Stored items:
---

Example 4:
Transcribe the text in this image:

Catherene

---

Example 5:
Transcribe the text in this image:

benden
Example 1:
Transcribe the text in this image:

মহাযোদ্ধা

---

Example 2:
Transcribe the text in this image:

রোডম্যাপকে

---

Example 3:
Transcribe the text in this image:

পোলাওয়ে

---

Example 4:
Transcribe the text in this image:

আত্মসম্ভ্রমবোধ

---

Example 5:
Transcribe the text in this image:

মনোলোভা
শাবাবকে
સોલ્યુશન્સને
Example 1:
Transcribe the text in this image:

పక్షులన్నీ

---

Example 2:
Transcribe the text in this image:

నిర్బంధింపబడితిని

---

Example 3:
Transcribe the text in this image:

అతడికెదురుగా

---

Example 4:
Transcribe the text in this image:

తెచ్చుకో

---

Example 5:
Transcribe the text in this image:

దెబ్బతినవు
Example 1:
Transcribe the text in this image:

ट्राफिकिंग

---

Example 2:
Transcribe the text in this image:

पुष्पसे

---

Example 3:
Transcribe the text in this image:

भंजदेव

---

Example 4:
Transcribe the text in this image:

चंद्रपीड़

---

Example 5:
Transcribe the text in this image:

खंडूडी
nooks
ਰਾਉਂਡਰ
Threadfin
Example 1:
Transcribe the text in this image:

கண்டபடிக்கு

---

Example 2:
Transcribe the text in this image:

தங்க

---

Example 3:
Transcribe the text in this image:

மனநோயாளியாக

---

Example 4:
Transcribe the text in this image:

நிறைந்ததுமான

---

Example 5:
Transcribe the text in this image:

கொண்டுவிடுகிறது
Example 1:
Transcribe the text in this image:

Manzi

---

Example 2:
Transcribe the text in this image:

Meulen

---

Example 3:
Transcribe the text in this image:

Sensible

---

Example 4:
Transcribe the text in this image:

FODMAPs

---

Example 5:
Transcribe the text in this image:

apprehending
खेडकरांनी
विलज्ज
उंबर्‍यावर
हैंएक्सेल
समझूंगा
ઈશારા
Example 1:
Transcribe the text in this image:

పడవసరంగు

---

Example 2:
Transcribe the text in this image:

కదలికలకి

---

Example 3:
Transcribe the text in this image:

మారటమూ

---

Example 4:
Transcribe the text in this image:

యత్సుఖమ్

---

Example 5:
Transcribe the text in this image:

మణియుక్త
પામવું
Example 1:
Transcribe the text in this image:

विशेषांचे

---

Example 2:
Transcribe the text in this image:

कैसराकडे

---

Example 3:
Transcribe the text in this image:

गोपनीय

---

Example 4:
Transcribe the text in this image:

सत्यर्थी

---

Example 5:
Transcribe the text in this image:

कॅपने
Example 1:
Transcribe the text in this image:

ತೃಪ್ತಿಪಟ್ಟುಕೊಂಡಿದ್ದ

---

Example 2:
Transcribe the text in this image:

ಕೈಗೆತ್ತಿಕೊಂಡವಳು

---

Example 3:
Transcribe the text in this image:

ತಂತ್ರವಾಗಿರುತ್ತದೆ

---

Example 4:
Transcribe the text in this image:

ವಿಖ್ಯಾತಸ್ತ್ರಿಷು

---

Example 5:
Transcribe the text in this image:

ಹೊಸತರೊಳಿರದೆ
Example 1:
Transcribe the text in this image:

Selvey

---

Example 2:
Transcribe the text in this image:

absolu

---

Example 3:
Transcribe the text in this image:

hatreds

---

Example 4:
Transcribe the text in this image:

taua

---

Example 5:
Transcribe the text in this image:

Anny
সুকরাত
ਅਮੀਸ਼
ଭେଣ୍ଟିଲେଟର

STATED EXERCISE:
Copy out every one of these items again without changing anything.

REPLY:
---

Example 4:
Transcribe the text in this image:

Catherene

---

Example 5:
Transcribe the text in this image:

benden
Example 1:
Transcribe the text in this image:

মহাযোদ্ধা

---

Example 2:
Transcribe the text in this image:

রোডম্যাপকে

---

Example 3:
Transcribe the text in this image:

পোলাওয়ে

---

Example 4:
Transcribe the text in this image:

আত্মসম্ভ্রমবোধ

---

Example 5:
Transcribe the text in this image:

মনোলোভা
শাবাবকে
સોલ્યુશન્સને
Example 1:
Transcribe the text in this image:

పక్షులన్నీ

---

Example 2:
Transcribe the text in this image:

నిర్బంధింపబడితిని

---

Example 3:
Transcribe the text in this image:

అతడికెదురుగా

---

Example 4:
Transcribe the text in this image:

తెచ్చుకో

---

Example 5:
Transcribe the text in this image:

దెబ్బతినవు
Example 1:
Transcribe the text in this image:

ट्राफिकिंग

---

Example 2:
Transcribe the text in this image:

पुष्पसे

---

Example 3:
Transcribe the text in this image:

भंजदेव

---

Example 4:
Transcribe the text in this image:

चंद्रपीड़

---

Example 5:
Transcribe the text in this image:

खंडूडी
nooks
ਰਾਉਂਡਰ
Threadfin
Example 1:
Transcribe the text in this image:

கண்டபடிக்கு

---

Example 2:
Transcribe the text in this image:

தங்க

---

Example 3:
Transcribe the text in this image:

மனநோயாளியாக

---

Example 4:
Transcribe the text in this image:

நிறைந்ததுமான

---

Example 5:
Transcribe the text in this image:

கொண்டுவிடுகிறது
Example 1:
Transcribe the text in this image:

Manzi

---

Example 2:
Transcribe the text in this image:

Meulen

---

Example 3:
Transcribe the text in this image:

Sensible

---

Example 4:
Transcribe the text in this image:

FODMAPs

---

Example 5:
Transcribe the text in this image:

apprehending
खेडकरांनी
विलज्ज
उंबर्‍यावर
हैंएक्सेल
समझूंगा
ઈશારા
Example 1:
Transcribe the text in this image:

పడవసరంగు

---

Example 2:
Transcribe the text in this image:

కదలికలకి

---

Example 3:
Transcribe the text in this image:

మారటమూ

---

Example 4:
Transcribe the text in this image:

యత్సుఖమ్

---

Example 5:
Transcribe the text in this image:

మణియుక్త
પામવું
Example 1:
Transcribe the text in this image:

विशेषांचे

---

Example 2:
Transcribe the text in this image:

कैसराकडे

---

Example 3:
Transcribe the text in this image:

गोपनीय

---

Example 4:
Transcribe the text in this image:

सत्यर्थी

---

Example 5:
Transcribe the text in this image:

कॅपने
Example 1:
Transcribe the text in this image:

ತೃಪ್ತಿಪಟ್ಟುಕೊಂಡಿದ್ದ

---

Example 2:
Transcribe the text in this image:

ಕೈಗೆತ್ತಿಕೊಂಡವಳು

---

Example 3:
Transcribe the text in this image:

ತಂತ್ರವಾಗಿರುತ್ತದೆ

---

Example 4:
Transcribe the text in this image:

ವಿಖ್ಯಾತಸ್ತ್ರಿಷು

---

Example 5:
Transcribe the text in this image:

ಹೊಸತರೊಳಿರದೆ
Example 1:
Transcribe the text in this image:

Selvey

---

Example 2:
Transcribe the text in this image:

absolu

---

Example 3:
Transcribe the text in this image:

hatreds

---

Example 4:
Transcribe the text in this image:

taua

---

Example 5:
Transcribe the text in this image:

Anny
সুকরাত
ਅਮੀਸ਼
ଭେଣ୍ଟିଲେଟର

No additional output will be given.